1. A source separation system, comprising:

a plurality of sources being subjected to an automatic source separation via a joint use of segmental information and spatial diversity;

a set of spectral shapes representing spectral diversity derived from the automatic source separation being automatically provided;

a plurality of mixing parameters derived from the set of spectral shapes; and

within a sampling range, a triplet is processed wherein a reconstruction of a Short Term Fourier Transform (STFT) corresponding to a source triplet among the set of triplets is performed.

2. The source separation system of claim 1 further comprising a temporal activation representing temporal diversity derived from the set of spectral shapes.

3. The source separation system of claim 1 further comprising separated sources as an output of the system.

4. The source separation system of claim 1, wherein the triplet comprises spectral shapes, activation coefficients, and mixing parameters.

5. The source separation system of claim 1, wherein the segmental information about some sources is automatically provided.

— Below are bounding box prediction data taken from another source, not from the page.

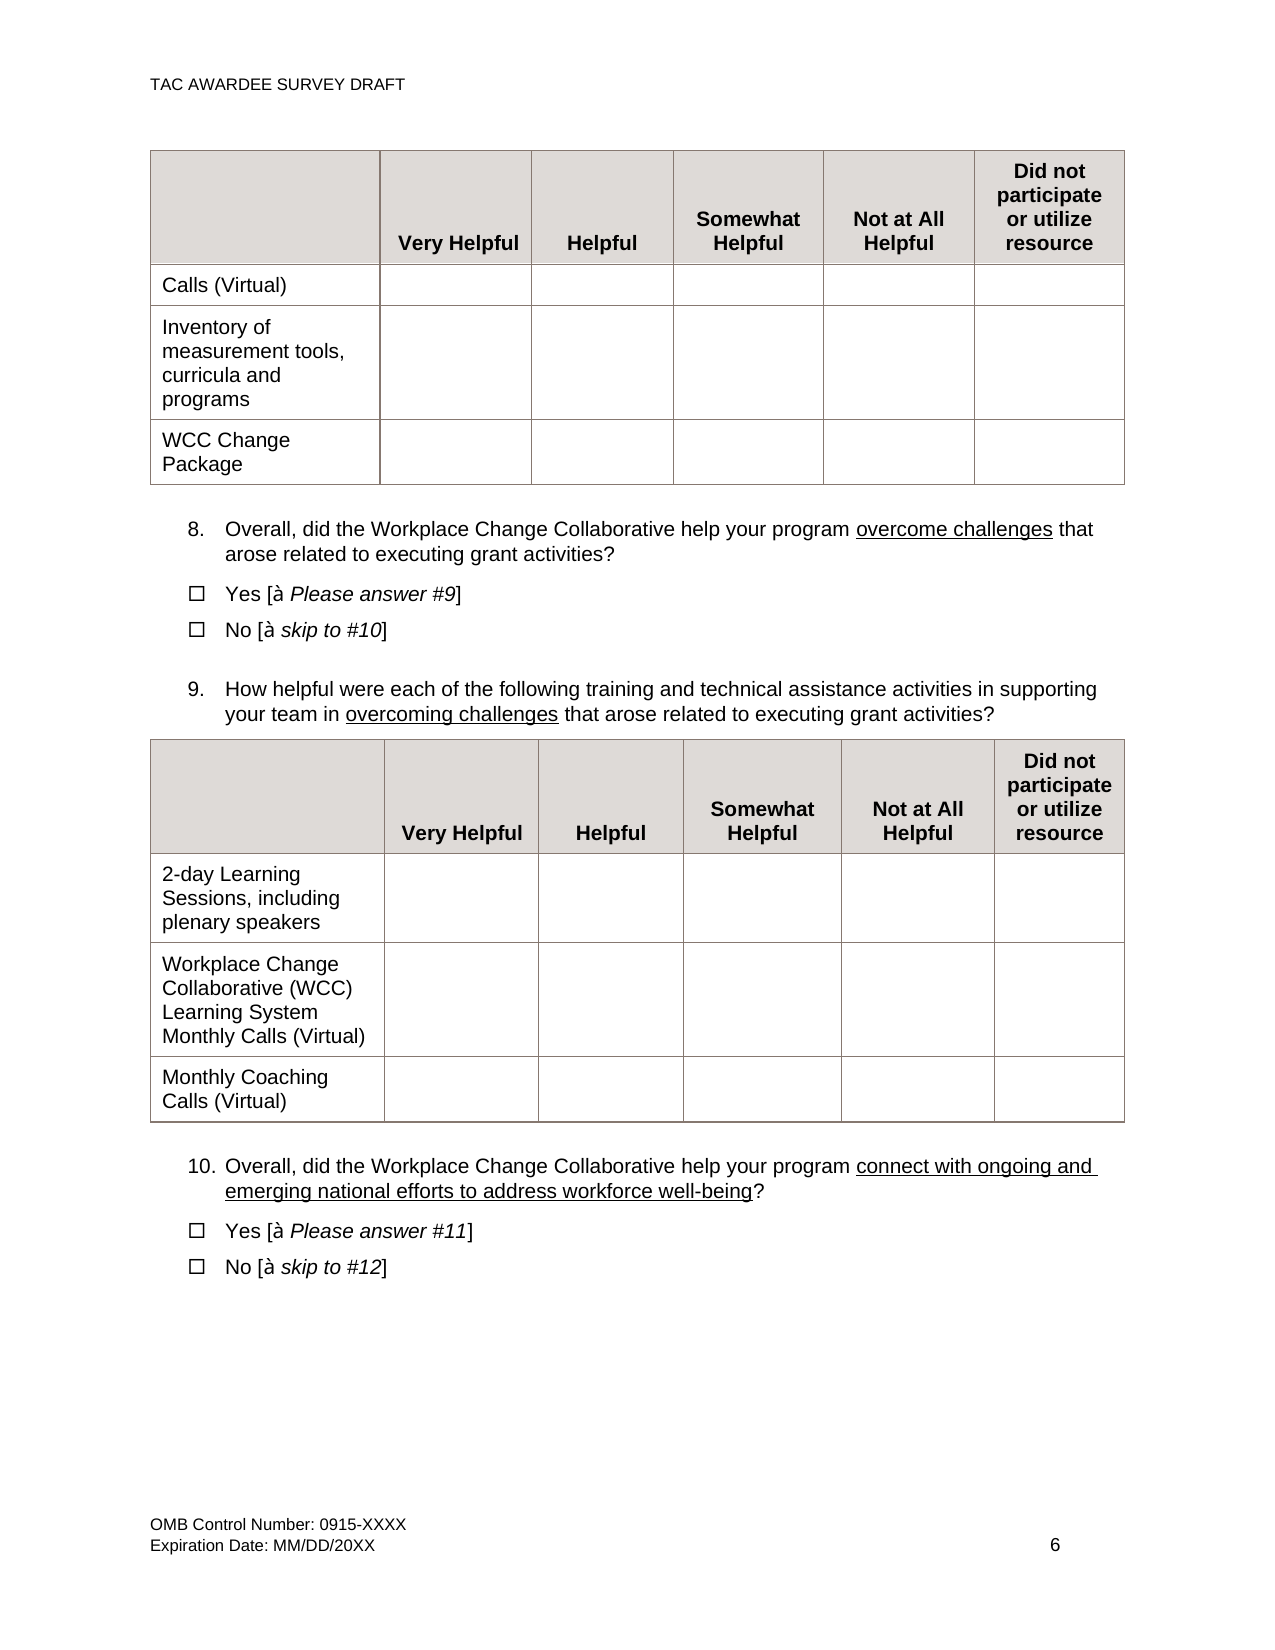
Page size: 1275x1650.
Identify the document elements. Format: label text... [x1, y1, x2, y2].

table_cell [824, 420, 974, 484]
table_cell [539, 1057, 683, 1121]
text Yes [à Please answer #11] [187, 1216, 1125, 1245]
table_header [151, 740, 384, 853]
table_cell WCC Change Package [151, 420, 379, 484]
table_cell [385, 1057, 538, 1121]
table_cell [385, 943, 538, 1056]
table_cell [385, 854, 538, 942]
table_header [151, 151, 379, 263]
table_cell [674, 265, 823, 305]
table_cell [842, 854, 994, 942]
table_cell [995, 854, 1124, 942]
table_cell Inventory of measurement tools, curricula and programs [151, 306, 379, 419]
table_cell [674, 306, 823, 419]
table_cell [539, 854, 683, 942]
text No [à skip to #12] [187, 1252, 1125, 1281]
table_header Helpful [532, 151, 673, 263]
table_cell [995, 943, 1124, 1056]
table_cell [842, 943, 994, 1056]
table_cell [532, 420, 673, 484]
table_cell [995, 1057, 1124, 1121]
list Overall, did the Workplace Change Collaborative help your program connect with ongoing and emerging national efforts to address workforce well-being? [187, 1154, 1125, 1203]
table_header Did not participate or utilize resource [995, 740, 1124, 853]
table_cell [842, 1057, 994, 1121]
table_cell Workplace Change Collaborative (WCC) Learning System Monthly Calls (Virtual) [151, 943, 384, 1056]
list How helpful were each of the following training and technical assistance activities in supporting your team in overcoming challenges that arose related to executing grant activities? [187, 676, 1125, 726]
table_cell Monthly Coaching Calls (Virtual) [151, 265, 379, 305]
table_header Not at All Helpful [842, 740, 994, 853]
table_cell [684, 1057, 841, 1121]
table_cell [539, 943, 683, 1056]
table_cell [381, 306, 531, 419]
table_cell [381, 420, 531, 484]
text No [à skip to #10] [187, 615, 1125, 644]
table_header Somewhat Helpful [684, 740, 841, 853]
list Overall, did the Workplace Change Collaborative help your program overcome challenges that arose related to executing grant activities? [187, 517, 1125, 566]
table_cell [824, 265, 974, 305]
table_cell [684, 943, 841, 1056]
table_cell [975, 420, 1124, 484]
table_cell 2-day Learning Sessions, including plenary speakers [151, 854, 384, 942]
table_header Not at All Helpful [824, 151, 974, 263]
table_cell [824, 306, 974, 419]
table_cell [532, 265, 673, 305]
table_cell [975, 306, 1124, 419]
table_header Somewhat Helpful [674, 151, 823, 263]
table_cell [684, 854, 841, 942]
table_header Very Helpful [381, 151, 531, 263]
table_header Very Helpful [385, 740, 538, 853]
table_header Helpful [539, 740, 683, 853]
table_cell [674, 420, 823, 484]
table_cell [381, 265, 531, 305]
text Yes [à Please answer #9] [187, 579, 1125, 608]
table_header Did not participate or utilize resource [975, 151, 1124, 263]
table_cell [532, 306, 673, 419]
table_cell Monthly Coaching Calls (Virtual) [151, 1057, 384, 1121]
table_cell [975, 265, 1124, 305]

6. The source separation system, wherein the plurality of sources is a plurality of sound sources.

7. A method for source separation, comprising the steps of:

providing a plurality of sources being subjected to an automatic source separation via a joint use of segmental information and spatial diversity;

deriving a set of spectral shapes representing spectral diversity from the automatic source separation being automatically provided;

deriving a plurality of mixing parameters from the set of spectral shapes; and

within a sampling range, performing a reconstruction of a Short Term Fourier Transform (STFT) corresponding to a source triplet among a set of triplets.

8. The method of claim 7 further comprising the step of deriving a temporal activation representing temporal diversity from the set of spectral shapes.

9. The method of claim 7 further comprising outputting separated sources as an output of the system.

10. The method of claim 7, wherein the source triplet comprises spectral shapes, activation coefficients, and mixing parameters.

11. The method of claim 7, wherein the segmental information about some sources is automatically provided.

12. The method of claim 7, wherein the plurality of sources is a plurality of sound sources.